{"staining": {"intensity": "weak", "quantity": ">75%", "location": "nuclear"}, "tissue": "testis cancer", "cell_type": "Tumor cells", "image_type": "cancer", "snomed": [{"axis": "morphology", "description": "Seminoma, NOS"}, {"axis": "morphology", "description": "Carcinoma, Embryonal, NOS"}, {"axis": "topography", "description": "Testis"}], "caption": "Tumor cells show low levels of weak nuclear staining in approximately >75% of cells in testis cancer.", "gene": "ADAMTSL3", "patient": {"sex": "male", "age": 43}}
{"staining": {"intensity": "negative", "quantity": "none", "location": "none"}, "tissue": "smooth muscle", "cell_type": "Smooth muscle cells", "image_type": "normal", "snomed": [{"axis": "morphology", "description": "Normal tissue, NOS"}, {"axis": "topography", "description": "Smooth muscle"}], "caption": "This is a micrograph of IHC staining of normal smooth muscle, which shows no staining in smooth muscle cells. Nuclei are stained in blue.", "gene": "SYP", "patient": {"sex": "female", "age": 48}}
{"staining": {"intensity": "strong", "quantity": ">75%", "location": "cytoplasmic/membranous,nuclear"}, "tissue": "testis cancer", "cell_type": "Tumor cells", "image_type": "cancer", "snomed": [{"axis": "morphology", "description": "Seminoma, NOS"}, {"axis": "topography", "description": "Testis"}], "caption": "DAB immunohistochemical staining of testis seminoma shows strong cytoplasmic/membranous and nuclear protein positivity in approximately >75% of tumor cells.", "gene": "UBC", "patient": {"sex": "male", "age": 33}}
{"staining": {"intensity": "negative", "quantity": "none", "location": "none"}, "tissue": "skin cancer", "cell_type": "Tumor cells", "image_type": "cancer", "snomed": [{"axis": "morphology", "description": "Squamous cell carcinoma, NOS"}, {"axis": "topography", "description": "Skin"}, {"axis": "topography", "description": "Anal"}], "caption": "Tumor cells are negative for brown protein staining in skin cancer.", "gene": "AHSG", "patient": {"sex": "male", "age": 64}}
——
Aim of the task -> Please return the span of lines above that opens with the one containing "immunohistochemical staining of" and closes with the final line, both included, exactly as written and nothing more.

Solution to this problem ->
{"staining": {"intensity": "strong", "quantity": ">75%", "location": "cytoplasmic/membranous,nuclear"}, "tissue": "testis cancer", "cell_type": "Tumor cells", "image_type": "cancer", "snomed": [{"axis": "morphology", "description": "Seminoma, NOS"}, {"axis": "topography", "description": "Testis"}], "caption": "DAB immunohistochemical staining of testis seminoma shows strong cytoplasmic/membranous and nuclear protein positivity in approximately >75% of tumor cells.", "gene": "UBC", "patient": {"sex": "male", "age": 33}}
{"staining": {"intensity": "negative", "quantity": "none", "location": "none"}, "tissue": "skin cancer", "cell_type": "Tumor cells", "image_type": "cancer", "snomed": [{"axis": "morphology", "description": "Squamous cell carcinoma, NOS"}, {"axis": "topography", "description": "Skin"}, {"axis": "topography", "description": "Anal"}], "caption": "Tumor cells are negative for brown protein staining in skin cancer.", "gene": "AHSG", "patient": {"sex": "male", "age": 64}}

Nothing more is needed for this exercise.